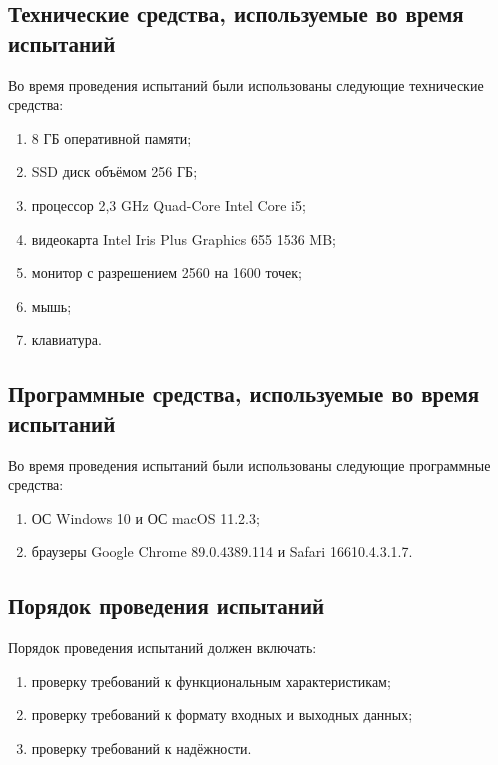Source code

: \documentclass{../../includes/TechDocMultiAuthors}
\begin{document}
    \subsection{Технические средства, используемые во время испытаний}

    Во время проведения испытаний были использованы следующие технические средства:

    \begin{enumerate}
        \item 8 ГБ оперативной памяти;
        \item SSD диск объёмом 256 ГБ;
        \item процессор 2,3 GHz Quad-Core Intel Core i5;
        \item видеокарта Intel Iris Plus Graphics 655 1536 MB;
        \item монитор с разрешением 2560 на 1600 точек;
        \item мышь;
        \item клавиатура.
    \end{enumerate}

    \subsection{Программные средства, используемые во время испытаний}

    Во время проведения испытаний были использованы следующие программные средства:
    
    \begin{enumerate}
        \item ОС Windows 10 и ОС macOS 11.2.3;
        \item браузеры Google Chrome 89.0.4389.114 и Safari 16610.4.3.1.7.
    \end{enumerate}

    \subsection{Порядок проведения испытаний}

    Порядок проведения испытаний должен включать:

    \begin{enumerate}
        \item проверку требований к функциональным характеристикам;
        \item проверку требований к формату входных и выходных данных;
        \item проверку требований к надёжности.
    \end{enumerate}
\end{document}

- - - - - - -

WHAT YOU ARE ASKED TO DO: Look through the records for the word "время". Every line that has it should be copied.

SOLUTION BELOW:
    \subsection{Технические средства, используемые во время испытаний}
    Во время проведения испытаний были использованы следующие технические средства:
    \subsection{Программные средства, используемые во время испытаний}
    Во время проведения испытаний были использованы следующие программные средства:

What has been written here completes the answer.